About this exercise:
I'd like the line containing "right elbow: (415, 474)" and each line that follows, through the last line of the material, set down exactly as they are, and no others.

Material to process:

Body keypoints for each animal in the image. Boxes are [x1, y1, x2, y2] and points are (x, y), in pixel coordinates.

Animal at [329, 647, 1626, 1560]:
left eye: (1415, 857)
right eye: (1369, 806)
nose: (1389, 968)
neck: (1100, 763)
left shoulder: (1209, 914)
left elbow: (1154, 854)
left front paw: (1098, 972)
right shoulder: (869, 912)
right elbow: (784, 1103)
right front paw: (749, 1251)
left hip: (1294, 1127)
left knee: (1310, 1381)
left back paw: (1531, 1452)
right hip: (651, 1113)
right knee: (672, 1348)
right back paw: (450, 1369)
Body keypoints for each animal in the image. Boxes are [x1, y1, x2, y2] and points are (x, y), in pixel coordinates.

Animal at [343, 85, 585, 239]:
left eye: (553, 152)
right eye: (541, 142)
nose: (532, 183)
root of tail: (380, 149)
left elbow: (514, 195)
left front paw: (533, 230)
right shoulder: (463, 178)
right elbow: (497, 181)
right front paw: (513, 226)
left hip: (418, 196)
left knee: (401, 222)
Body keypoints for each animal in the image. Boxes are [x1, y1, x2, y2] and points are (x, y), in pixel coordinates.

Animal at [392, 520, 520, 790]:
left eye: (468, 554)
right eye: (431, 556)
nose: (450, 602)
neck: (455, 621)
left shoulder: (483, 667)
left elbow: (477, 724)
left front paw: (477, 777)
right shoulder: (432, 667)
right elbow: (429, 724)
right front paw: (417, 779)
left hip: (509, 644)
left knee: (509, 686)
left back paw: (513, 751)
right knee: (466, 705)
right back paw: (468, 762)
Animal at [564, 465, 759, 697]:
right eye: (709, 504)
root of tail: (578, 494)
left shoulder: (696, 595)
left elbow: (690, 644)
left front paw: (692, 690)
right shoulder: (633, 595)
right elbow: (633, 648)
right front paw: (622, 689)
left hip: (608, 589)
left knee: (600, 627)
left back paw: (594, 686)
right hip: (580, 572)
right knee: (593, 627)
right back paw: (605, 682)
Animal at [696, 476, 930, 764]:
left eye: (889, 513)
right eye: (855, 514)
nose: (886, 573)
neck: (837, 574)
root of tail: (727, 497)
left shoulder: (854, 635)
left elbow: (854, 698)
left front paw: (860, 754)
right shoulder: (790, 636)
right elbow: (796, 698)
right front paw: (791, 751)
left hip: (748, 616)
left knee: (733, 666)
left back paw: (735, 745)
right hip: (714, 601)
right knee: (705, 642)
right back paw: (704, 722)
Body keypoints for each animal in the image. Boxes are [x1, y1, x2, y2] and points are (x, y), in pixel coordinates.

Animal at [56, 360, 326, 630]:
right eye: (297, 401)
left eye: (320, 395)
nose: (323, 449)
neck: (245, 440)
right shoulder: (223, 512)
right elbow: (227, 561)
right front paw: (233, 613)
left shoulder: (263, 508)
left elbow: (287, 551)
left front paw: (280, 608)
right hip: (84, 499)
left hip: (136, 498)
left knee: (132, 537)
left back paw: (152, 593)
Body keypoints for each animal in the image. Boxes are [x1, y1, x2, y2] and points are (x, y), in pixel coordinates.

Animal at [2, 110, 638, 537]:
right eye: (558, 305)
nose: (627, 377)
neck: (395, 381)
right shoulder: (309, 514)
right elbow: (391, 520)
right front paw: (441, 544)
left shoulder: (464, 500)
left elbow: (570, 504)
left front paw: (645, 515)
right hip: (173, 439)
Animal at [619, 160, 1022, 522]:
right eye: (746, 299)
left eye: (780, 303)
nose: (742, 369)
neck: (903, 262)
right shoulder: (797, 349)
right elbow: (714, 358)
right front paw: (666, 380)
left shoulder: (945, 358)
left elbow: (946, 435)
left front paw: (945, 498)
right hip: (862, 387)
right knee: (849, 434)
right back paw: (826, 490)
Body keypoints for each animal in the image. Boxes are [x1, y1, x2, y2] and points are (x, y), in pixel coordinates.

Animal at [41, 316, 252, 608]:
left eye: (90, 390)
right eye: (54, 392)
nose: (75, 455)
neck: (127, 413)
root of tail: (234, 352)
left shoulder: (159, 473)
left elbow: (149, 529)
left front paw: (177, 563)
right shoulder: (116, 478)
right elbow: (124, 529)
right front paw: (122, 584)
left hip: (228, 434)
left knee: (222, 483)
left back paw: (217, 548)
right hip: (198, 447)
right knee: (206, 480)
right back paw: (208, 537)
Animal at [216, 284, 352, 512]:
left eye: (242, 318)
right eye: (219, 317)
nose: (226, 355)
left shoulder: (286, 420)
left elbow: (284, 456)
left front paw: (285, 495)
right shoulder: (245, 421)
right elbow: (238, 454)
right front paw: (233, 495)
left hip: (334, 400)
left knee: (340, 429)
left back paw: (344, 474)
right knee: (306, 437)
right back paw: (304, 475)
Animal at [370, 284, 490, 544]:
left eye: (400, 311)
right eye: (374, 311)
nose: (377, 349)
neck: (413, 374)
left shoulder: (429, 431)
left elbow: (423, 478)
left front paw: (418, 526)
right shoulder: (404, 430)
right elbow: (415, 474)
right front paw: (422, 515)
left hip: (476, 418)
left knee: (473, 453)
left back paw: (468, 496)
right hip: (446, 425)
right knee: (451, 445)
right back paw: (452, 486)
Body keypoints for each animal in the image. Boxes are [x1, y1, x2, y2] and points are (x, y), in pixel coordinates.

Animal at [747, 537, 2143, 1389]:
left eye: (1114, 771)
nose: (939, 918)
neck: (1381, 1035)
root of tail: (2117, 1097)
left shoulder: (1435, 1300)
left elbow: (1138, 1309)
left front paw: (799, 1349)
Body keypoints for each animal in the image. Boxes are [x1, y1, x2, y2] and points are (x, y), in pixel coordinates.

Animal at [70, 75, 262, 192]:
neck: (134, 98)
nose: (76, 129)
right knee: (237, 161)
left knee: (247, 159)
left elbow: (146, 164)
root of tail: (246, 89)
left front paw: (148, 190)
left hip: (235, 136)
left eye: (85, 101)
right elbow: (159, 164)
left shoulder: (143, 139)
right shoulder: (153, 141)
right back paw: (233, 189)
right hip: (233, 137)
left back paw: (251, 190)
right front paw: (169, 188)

Worked solution:
right elbow: (415, 474)
right front paw: (422, 515)
left hip: (476, 418)
left knee: (473, 453)
left back paw: (468, 496)
right hip: (446, 425)
right knee: (451, 445)
right back paw: (452, 486)
Body keypoints for each animal in the image. Boxes are [x1, y1, x2, y2] and points are (x, y), in pixel coordinates.

Animal at [747, 537, 2143, 1389]:
left eye: (1114, 771)
nose: (939, 918)
neck: (1381, 1035)
root of tail: (2117, 1097)
left shoulder: (1435, 1300)
left elbow: (1138, 1309)
left front paw: (799, 1349)
Body keypoints for each animal in the image. Boxes are [x1, y1, x2, y2] and points are (x, y), in pixel coordinates.

Animal at [70, 75, 262, 192]:
neck: (134, 98)
nose: (76, 129)
right knee: (237, 161)
left knee: (247, 159)
left elbow: (146, 164)
root of tail: (246, 89)
left front paw: (148, 190)
left hip: (235, 136)
left eye: (85, 101)
right elbow: (159, 164)
left shoulder: (143, 139)
right shoulder: (153, 141)
right back paw: (233, 189)
right hip: (233, 137)
left back paw: (251, 190)
right front paw: (169, 188)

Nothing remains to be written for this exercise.